In Tanzin v. Tanvir (2020), the Supreme Court unanimously ruled that “that the Religious Freedom Restoration Act allows plaintiffs to get money damages against individual federal officials who have violated their rights.” At the center of the case were Muhammad Tanvir, Jameel Algibhah, and Naveed Shinwari—three Muslims who claim that “Federal Bureau of Investigation agents placed them on the No Fly List in retaliation for their refusal to act as informants against their religious communities.” Due to their placement on the No-Fly List, the men “were unable to see spouses, children, sick parents, and elderly grandparents who are overseas … [and] They lost jobs, were stigmatized within their communities, and suffered severe financial and emotional distress.”

The Trump administration issued new guidance for religious exemptions for nonprofit and for-profit contractors “who ‘hold themselves out to the public as carrying out a religious purpose’” in December 2020. The final rule, issued through the US Department of Labor’s Office of Federal Contract Compliance Programs (OFCCP), was “‘intended to correct any misperception that religious organizations are disfavored in government contracting by setting forth appropriate protections for their autonomy to hire employees who will further their religious missions.’” According to the office—as reported by NBC News—the rule also “‘reduces confusion’ and reinforces existing statutes, including the Religious Freedom Restoration Act.” 

In December 2020, the Washington Post reported that the Museum of the Bible in Washington, DC was “considering suing DC Mayor Muriel E. Bowser (D) over the city’s latest round of coronavirus restrictions, saying they prevent the museum’s employees from exercising their religious freedom and its visitors from possibly having a religious experience.” In a letter to the mayor, “museum officials argue[d] that the city [was] violating the Religious Freedom Restoration Act by not allowing the museum to exercise religion.” 
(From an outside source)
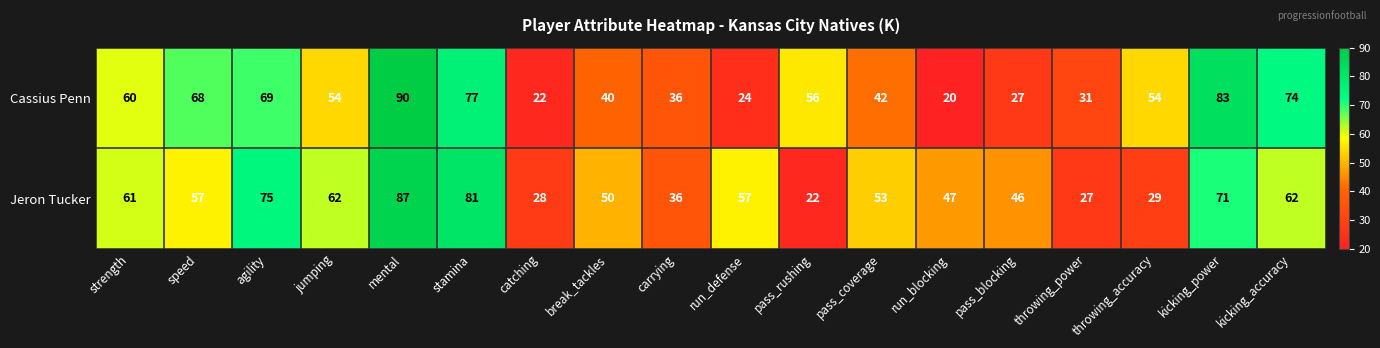

Count the number of data series in this chart.

2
In January 2021, the Guardian reported that the Trump administration had “set in motion the transfer of sacred Native American lands to a pair of Anglo-Australian mining conglomerates.” The land in question was the Oak Flat—a “2,422-acre Arizona parcel … of enormous significance to the Western Apache.” The San Carlos Apache Tribe filed a lawsuit “alleging …  that by moving forward with the land exchange the Forest Service is violating the National Historic Preservation Act, the Religious Freedom Restoration Act and an 1852 treaty between the United States and Western Apache tribes.”